Produce exactly the lines from the one holding "pinky pip: (262, 242)" through the last line of the data below, with every picture left out.
────────────────
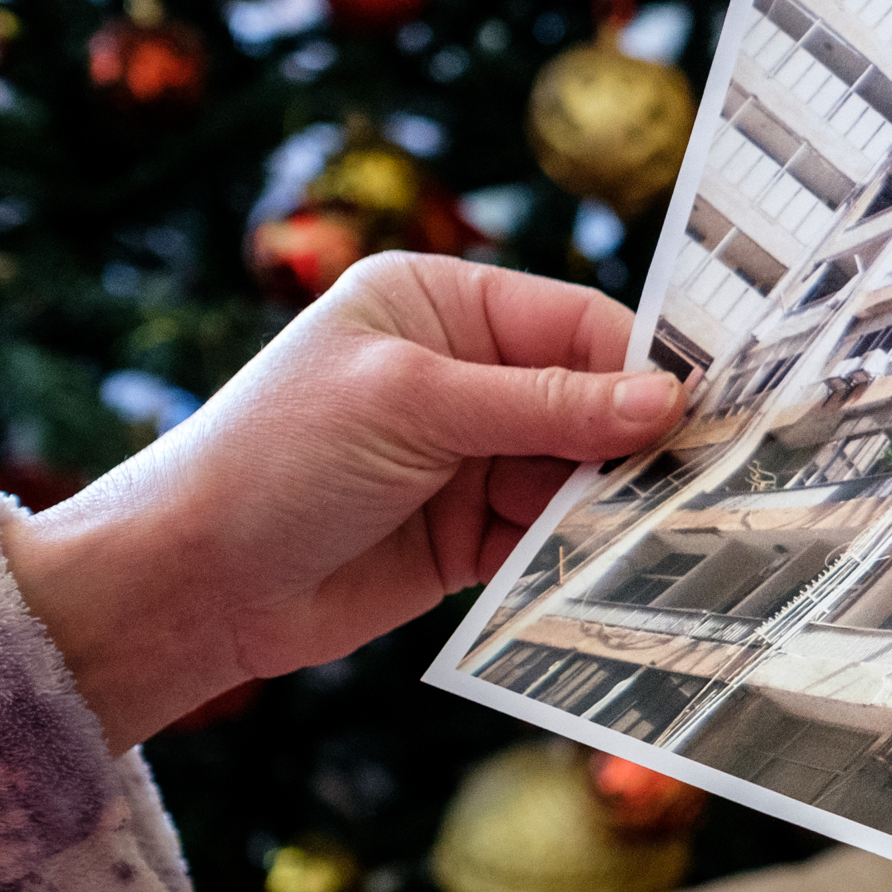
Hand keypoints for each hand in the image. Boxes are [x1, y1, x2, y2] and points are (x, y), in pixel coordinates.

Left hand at [2, 254, 684, 750]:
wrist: (190, 584)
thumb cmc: (275, 459)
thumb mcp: (414, 406)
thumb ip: (545, 405)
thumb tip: (666, 400)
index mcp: (440, 306)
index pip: (575, 323)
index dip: (639, 367)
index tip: (699, 415)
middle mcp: (463, 374)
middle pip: (591, 402)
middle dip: (634, 443)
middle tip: (701, 482)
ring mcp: (469, 458)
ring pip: (580, 476)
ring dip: (611, 506)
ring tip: (655, 535)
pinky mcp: (471, 536)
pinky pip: (551, 537)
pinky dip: (580, 555)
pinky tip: (610, 571)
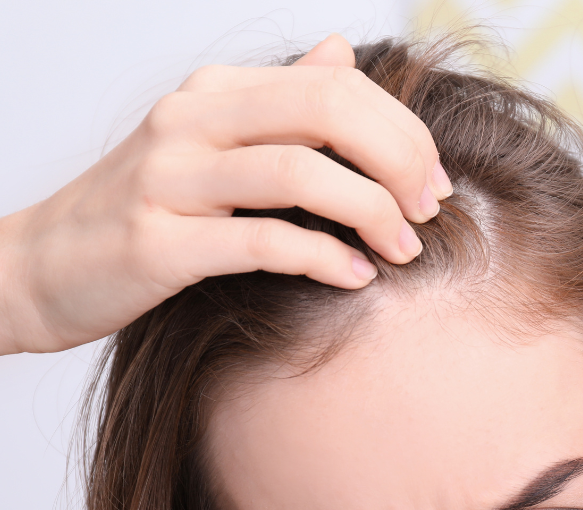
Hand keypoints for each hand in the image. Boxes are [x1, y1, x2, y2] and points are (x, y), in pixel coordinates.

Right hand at [0, 34, 452, 354]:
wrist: (41, 268)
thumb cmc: (144, 211)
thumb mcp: (209, 141)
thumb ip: (280, 101)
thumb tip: (343, 52)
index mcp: (213, 92)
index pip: (334, 85)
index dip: (403, 131)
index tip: (434, 182)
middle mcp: (190, 121)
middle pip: (326, 112)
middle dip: (398, 160)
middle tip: (429, 211)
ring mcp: (169, 179)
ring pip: (299, 173)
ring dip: (372, 213)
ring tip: (403, 250)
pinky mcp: (158, 244)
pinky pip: (262, 242)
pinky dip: (323, 258)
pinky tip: (355, 277)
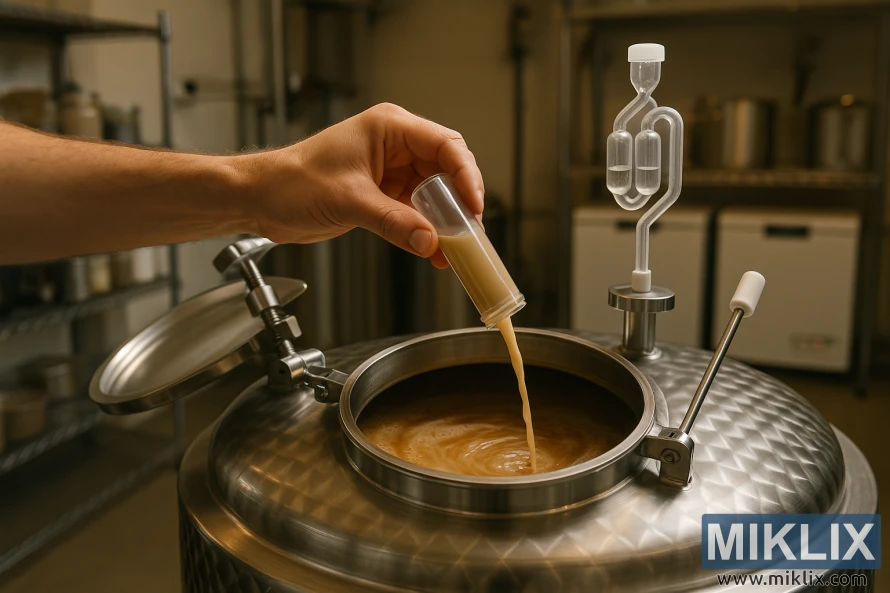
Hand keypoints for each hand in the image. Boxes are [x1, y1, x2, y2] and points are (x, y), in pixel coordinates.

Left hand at [236, 103, 484, 267]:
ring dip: (445, 221)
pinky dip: (426, 231)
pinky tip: (435, 252)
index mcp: (389, 128)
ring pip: (434, 194)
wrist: (261, 199)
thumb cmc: (292, 182)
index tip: (474, 206)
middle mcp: (394, 145)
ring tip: (456, 248)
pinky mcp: (383, 194)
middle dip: (460, 202)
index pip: (445, 145)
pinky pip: (416, 212)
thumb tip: (430, 241)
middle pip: (446, 170)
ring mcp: (390, 170)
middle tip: (470, 231)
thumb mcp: (349, 202)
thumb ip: (393, 222)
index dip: (466, 176)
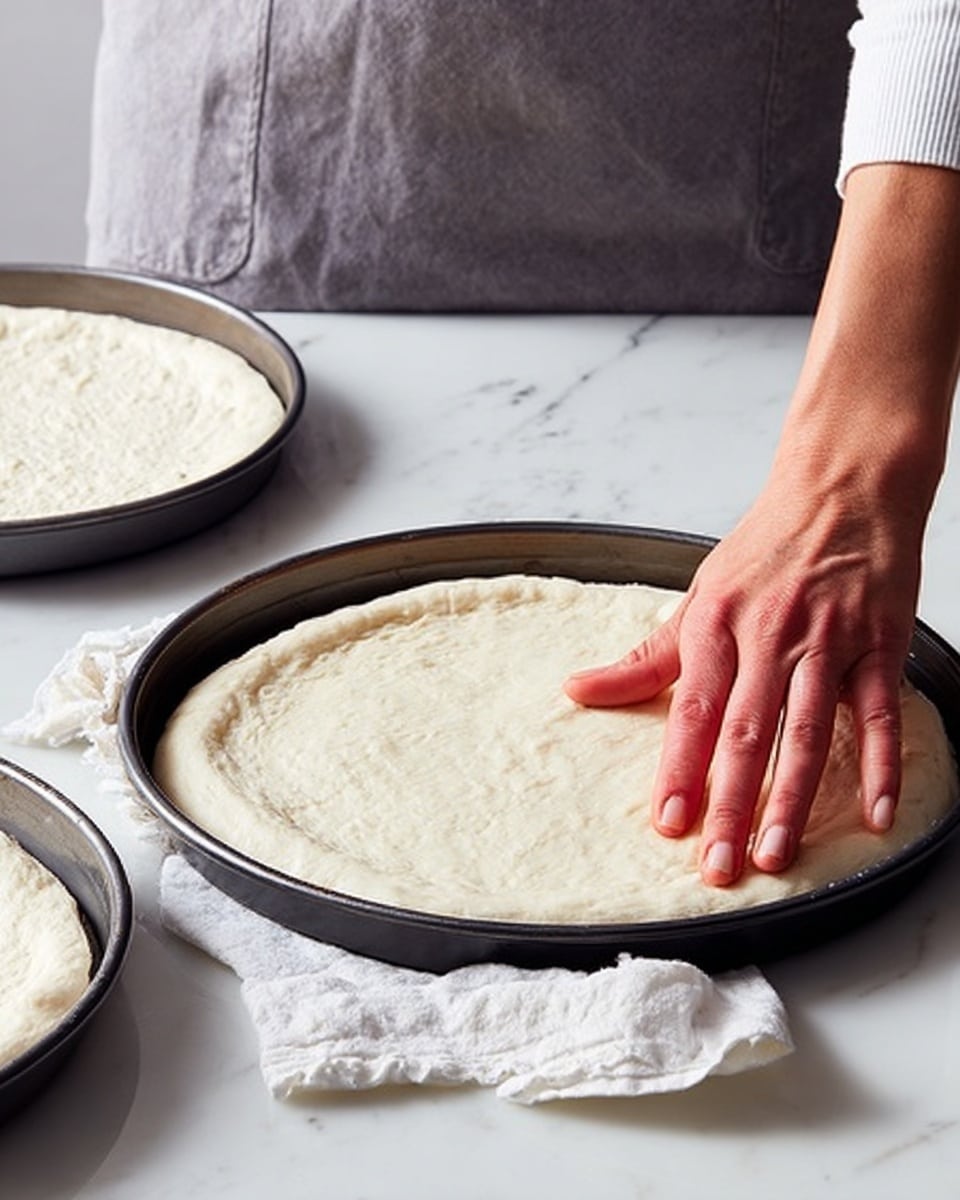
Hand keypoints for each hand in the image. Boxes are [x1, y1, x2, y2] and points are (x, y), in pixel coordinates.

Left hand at [566, 163, 959, 885]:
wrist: (841, 487)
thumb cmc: (764, 548)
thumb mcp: (696, 596)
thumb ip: (642, 657)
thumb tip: (577, 690)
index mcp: (716, 625)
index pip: (692, 710)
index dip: (679, 768)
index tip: (668, 823)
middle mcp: (768, 635)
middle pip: (746, 731)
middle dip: (731, 802)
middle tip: (720, 865)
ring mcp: (827, 640)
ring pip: (808, 730)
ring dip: (793, 796)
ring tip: (778, 854)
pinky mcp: (878, 642)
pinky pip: (879, 712)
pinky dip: (882, 764)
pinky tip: (874, 814)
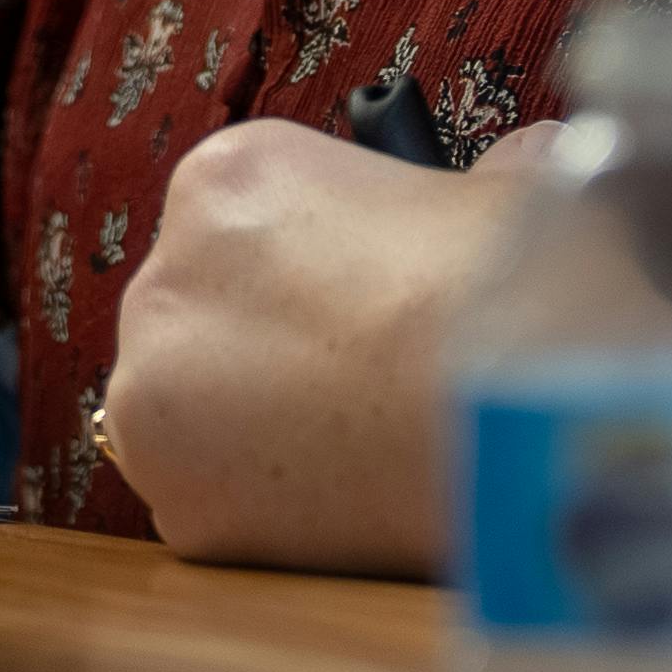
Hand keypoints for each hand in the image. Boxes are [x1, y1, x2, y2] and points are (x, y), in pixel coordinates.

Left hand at [90, 122, 500, 572]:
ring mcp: (153, 389)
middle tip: (359, 378)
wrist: (517, 417)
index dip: (311, 265)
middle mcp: (165, 272)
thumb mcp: (505, 195)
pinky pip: (206, 501)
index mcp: (228, 178)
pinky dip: (260, 508)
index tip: (360, 300)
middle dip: (270, 346)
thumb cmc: (510, 295)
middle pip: (205, 314)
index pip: (241, 221)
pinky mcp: (173, 497)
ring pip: (191, 410)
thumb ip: (482, 175)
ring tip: (357, 442)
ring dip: (252, 427)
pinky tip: (338, 499)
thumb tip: (518, 163)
────────────────
### RESULT OF THIS EXERCISE
pinky pip: (262, 242)
pinky dip: (323, 258)
pinky tip: (355, 277)
Hand keypoints for each hand in the image. Boxes are [x1, y1, x2, y2] and points are (x, y), in pixel coordinates.

Left hand at [236, 103, 484, 267]:
ring dip: (445, 221)
pinky dip: (426, 231)
pinky tip: (435, 252)
index mcp: (389, 128)
ring pip: (434, 194)
wrist: (261, 199)
thumb cmc: (292, 182)
index tip: (474, 206)
middle mcp: (394, 145)
ring tip: (456, 248)
pinky mcp: (383, 194)
middle dip: (460, 202)
index pip: (445, 145)
pinky pip: (416, 212)
thumb tip: (430, 241)
middle pip: (446, 170)
ring mcp: (390, 170)
middle tip: (470, 231)
thumb mcp: (349, 202)
thumb ip: (393, 222)
index dip: (466, 176)
Hand keypoints for each hand in the image. Boxes are [x1, y1, x2, y2] and points are (x, y), in pixel coordinates.

Left hand at [566, 163, 959, 885]:
wrist: (841, 487)
thumb cmc: (764, 548)
thumb mcp: (696, 596)
thumb ip: (642, 657)
thumb tip: (577, 690)
index mcp: (716, 625)
index pip: (692, 710)
index dip: (679, 768)
index tip: (668, 823)
middle mcp: (768, 635)
middle pip: (746, 731)
middle dip: (731, 802)
middle tip: (720, 865)
ring mcp: (827, 640)
ring pip: (808, 730)
ring dip: (793, 796)
ring tip: (778, 854)
pinky mcp: (878, 642)
pinky pip: (879, 712)
pinky dip: (882, 764)
pinky tip: (874, 814)
Hand keypoints for each hand in the image. Boxes are [x1, y1, x2, y2] and points are (x, y), in pixel coordinates.

Left hand at [90, 122, 500, 572]:
ring mcp: (153, 389)
middle tip: (359, 378)
wrist: (517, 417)
index dip: (311, 265)
middle mcp: (165, 272)
thumb mcp: (505, 195)
pinky pip: (206, 501)
index mcp: (228, 178)
pinky dip: (260, 508)
index tip: (360, 300)
middle dip: (270, 346)
thumb cmc: (510, 295)
middle pip: (205, 314)
index pip: (241, 221)
pinky mcp: (173, 497)
ring pip: (191, 410)
thumb ip: (482, 175)
ring tip: (357, 442)
ring dip: (252, 427)
pinky tip: (338, 499)
thumb tip: (518, 163)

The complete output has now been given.